Enel Targets Cutting Debt as Net Profit Rises
Italian power company Enel targeted cutting its debt mountain from buying Spain's Endesa, vowing on Thursday to cut up to nearly 11 billion euros ($16.9 billion) under a new five-year business plan.
Enel, Europe's fourth-biggest power company by market value, also said it would keep its dividend at its 2007 level of 0.49 euro a share under its 2008-2012 plan.
Enel has the highest dividend yield in western Europe's power sector at 6.88 percent.
Enel said it was targeting operating cash flow of 63 billion euros and cumulative earnings before interest, tax, depreciation and amortisation (EBITDA) of 74.5 billion euros ($116.2 billion) over the course of the plan.
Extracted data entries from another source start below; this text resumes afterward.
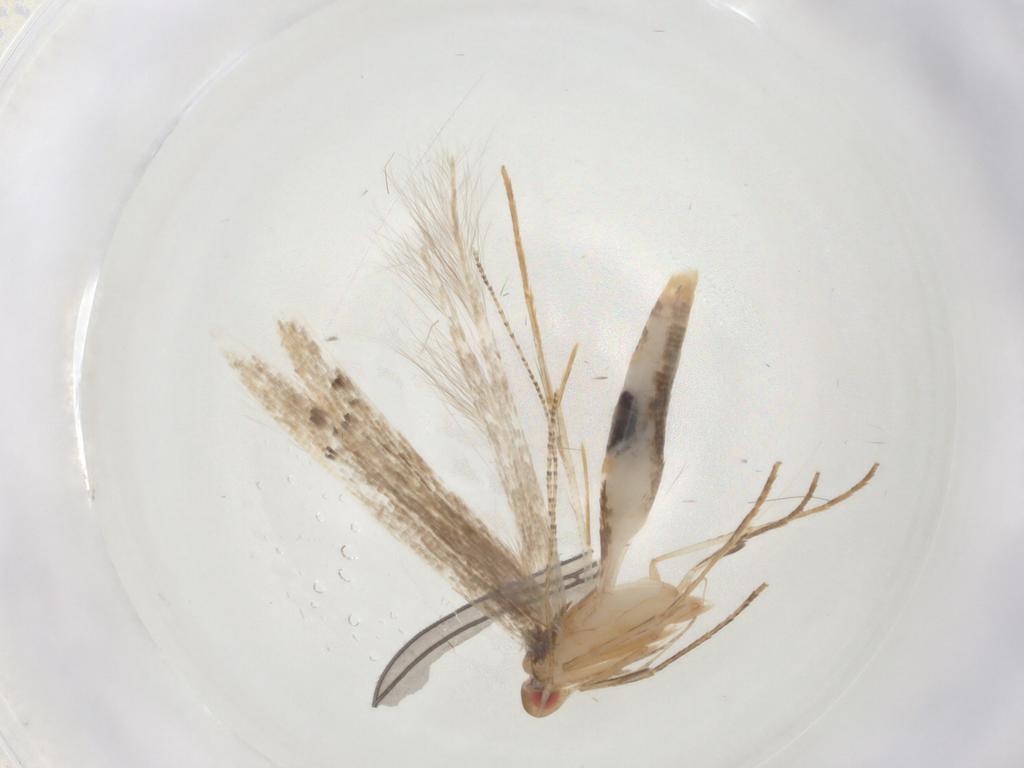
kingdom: Animalia
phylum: Arthropoda
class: Insecta
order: Lepidoptera
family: Cosmopterigidae
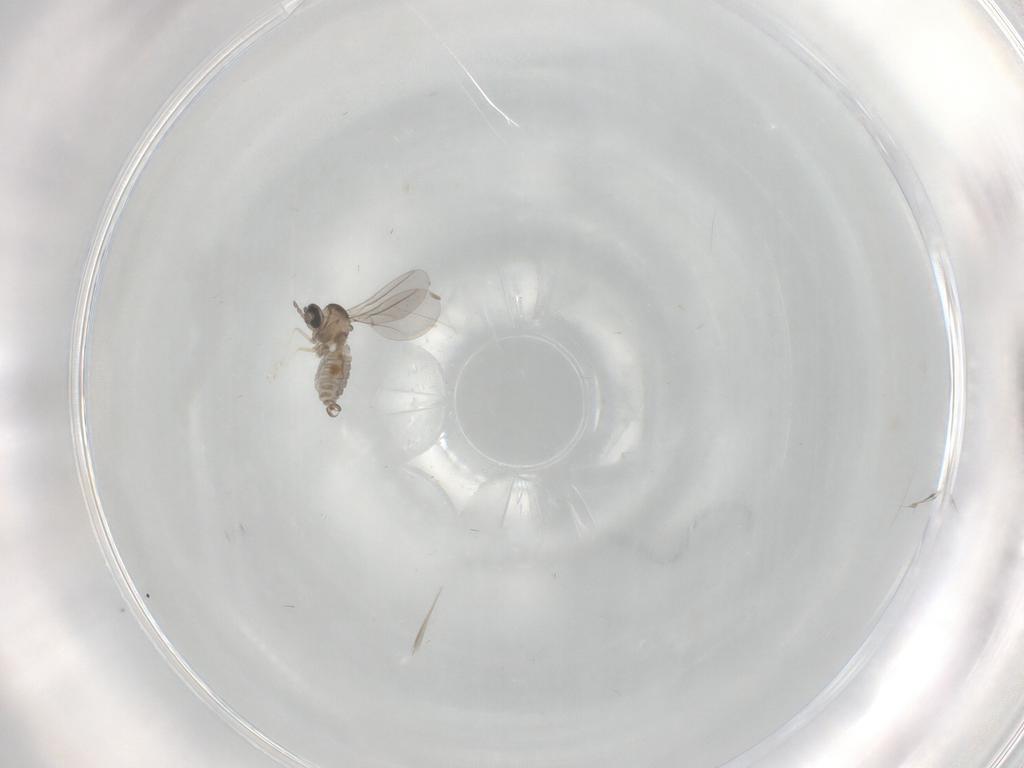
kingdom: Animalia
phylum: Arthropoda
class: Insecta
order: Diptera
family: Cecidomyiidae
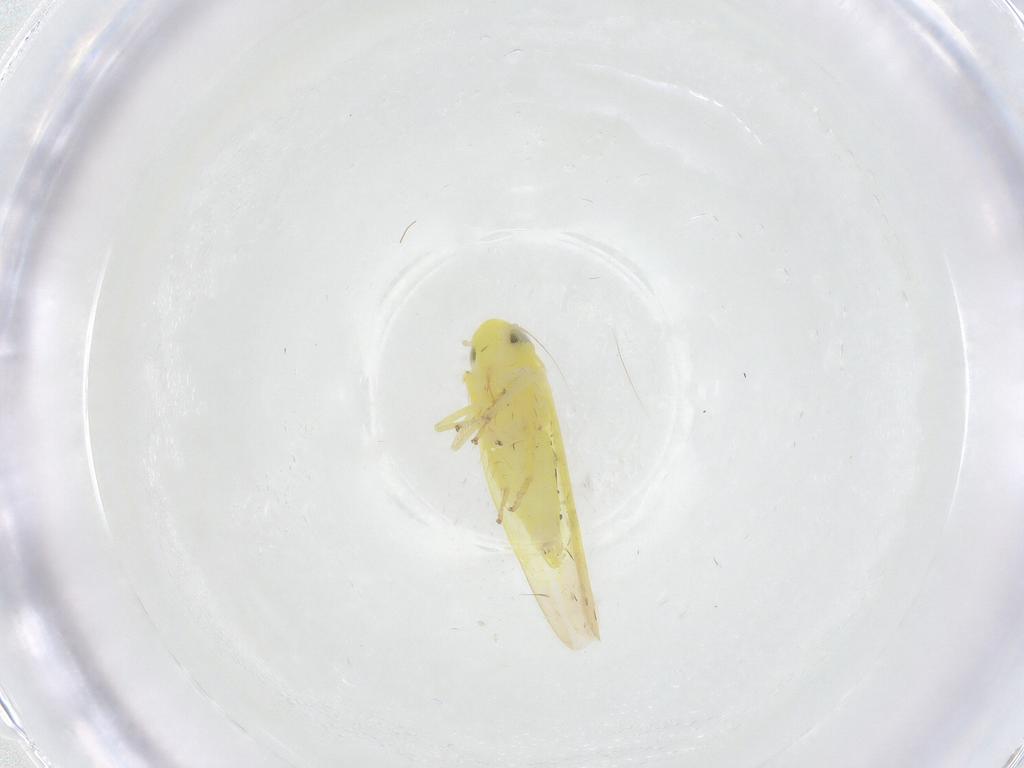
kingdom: Animalia
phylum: Arthropoda
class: Insecta
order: Hemiptera
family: Cicadellidae
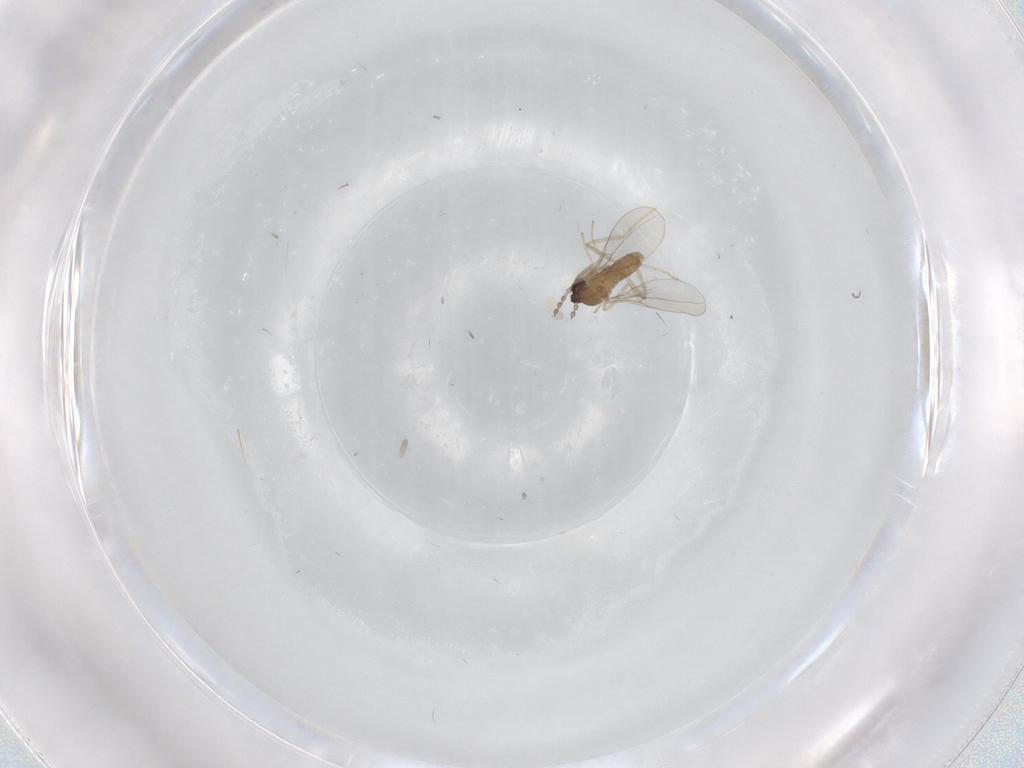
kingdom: Animalia
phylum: Arthropoda
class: Insecta
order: Diptera
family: Cecidomyiidae
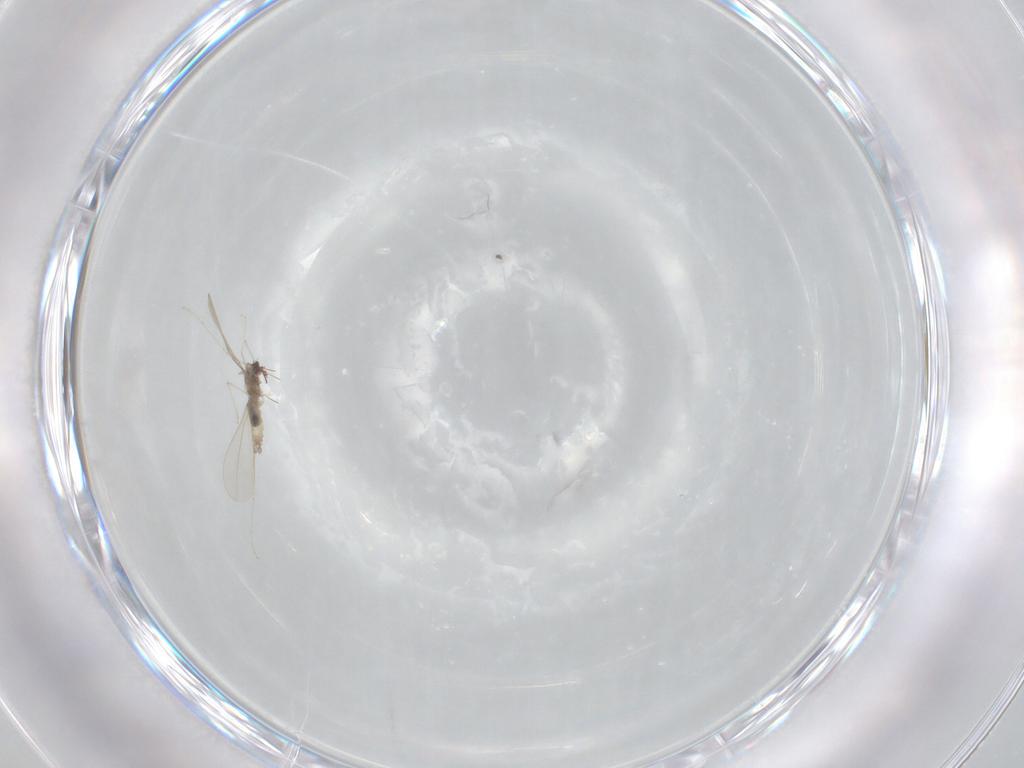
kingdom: Animalia
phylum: Arthropoda
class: Insecta
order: Diptera
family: Cecidomyiidae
"Over the next five years, we will focus on consolidating the acquisitions we have made, on technological innovation and on organic growth in our core countries," Chief Executive Fulvio Conti said in a statement. "At the same time, we will seek to optimise our portfolio, with the aim of improving the financial standing of the group."
Enel also posted 2007 net income of 3.98 billion euros ($6.21 billion), up 31 percent from the year before. EBITDA was 10.02 billion euros ($15.63 billion), up 25 percent.
Enel proposed a full 2007 dividend of 0.49 euro a share, unchanged from 2006.
Enel is targeting reduction of its debt from 55.8 billion euros ($87 billion) at the end of last year to between 45 billion euros ($70.2 billion) and 49 billion euros ($76.44 billion).
It plans to dispose of 11 billion euros ($17.16 billion) to 15 billion euros ($23.4 billion) in assets, including those it has earmarked for Germany's E.ON.
Enel's debt soared from 11.7 billion euros ($18.25 billion) at the end of 2006 because of its purchase of Spanish power company Endesa with Spanish partner Acciona.
It also wants to keep its "A" credit rating under the plan.
Enel's estimated 2008 price/earnings ratio of 13.19 is near the bottom of the western European power sector.
Conti will outline the five-year plan to analysts in London later on Thursday.
He may face questions about his role in a corruption probe in Italy into Enel's sale of its telecommunications unit in 2005.
Conti is among 11 people being investigated and has denied any wrongdoing.